I’ve been looking for a way to automate a way to detect hung tasks in Deadline 6. What I’d like is to be able to detect any lack of progress over a certain period of time. If a task is hung then it will be automatically resubmitted and the slave blacklisted. I haven’t seen any sort of feature like this in Deadline so I’m curious if it’s something that can be scripted.

Other than using task timeouts, there isn’t a way to automatically determine if a render has hung in Deadline. Relying on standard output isn’t always very reliable (some renderers output little or nothing in terms of stdout), so I’m not sure if we would want that to be a “always on” feature, but maybe we could add a job option to enable this.

I think the only way to do this now would be to modify the Deadline plugin(s). You could add a stdout handler that matches every line of stdout (using the regex “*”) and the function it calls could update an internal timestamp. Then you could have a thread in there that periodically checks the last timestamp, and if there’s been no output for a set period of time, call FailRender(). This is just theoretical, so I’m not sure how well it would work.
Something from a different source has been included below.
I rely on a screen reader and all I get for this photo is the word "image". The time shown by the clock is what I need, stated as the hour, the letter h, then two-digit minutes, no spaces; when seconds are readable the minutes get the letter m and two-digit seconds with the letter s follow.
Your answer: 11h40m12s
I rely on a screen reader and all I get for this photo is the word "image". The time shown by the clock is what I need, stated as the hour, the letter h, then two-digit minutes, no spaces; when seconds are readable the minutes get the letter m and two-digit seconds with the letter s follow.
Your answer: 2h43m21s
Hm, I was hoping there was a way to tap into what was feeding the progress bar in the Monitor. It seems like more work for not so much return though. Thanks for the info!

So… it turns out we have a feature to do EXACTLY this already built into our plugin system. I just happened to stumble across this today while investigating a completely unrelated issue. The DeadlinePlugin/ManagedProcess class has a function called SetUpdateTimeout, which takes an integer representing the number of seconds the plugin will wait between lines of stdout before throwing an error. This is the description of the function:

You should be able to set this in the InitializeProcess function for your DeadlinePlugin class (for a simple plugin) or your ManagedProcess class (for an advanced plugin). As a simple example, here’s how it can be done in the Blender.py plugin file in \your\repository\plugins\Blender:

    def InitializeProcess(self):
        self.SingleFramesOnly=False
        self.StdoutHandling=True
        self.SetUpdateTimeout( 300 ) # wait 5 minutes before timeout if there is no progress
        
        #Std out handlers
        self.AddStdoutHandlerCallback(".*Fra:([0-9]+).*").HandleCallback += self.HandleStdoutRender
        self.AddStdoutHandlerCallback(".*Saved:.*").HandleCallback += self.HandleStdoutSaved
        #self.AddStdoutHandlerCallback(".*Error.*").HandleCallback += self.HandleStdoutError
        self.AddStdoutHandlerCallback("Unable to open.*").HandleCallback += self.HandleStdoutFailed
        self.AddStdoutHandlerCallback("Failed to read blend file.*").HandleCallback += self.HandleStdoutFailed
        self.AddStdoutHandlerCallback(".*Unable to create directory.*").HandleCallback += self.HandleStdoutFailed

Cheers,

  • Ryan

Oh awesome! I’ll have to dig into this Monday morning. I’m sure I’ll have a few questions though.

Thanks!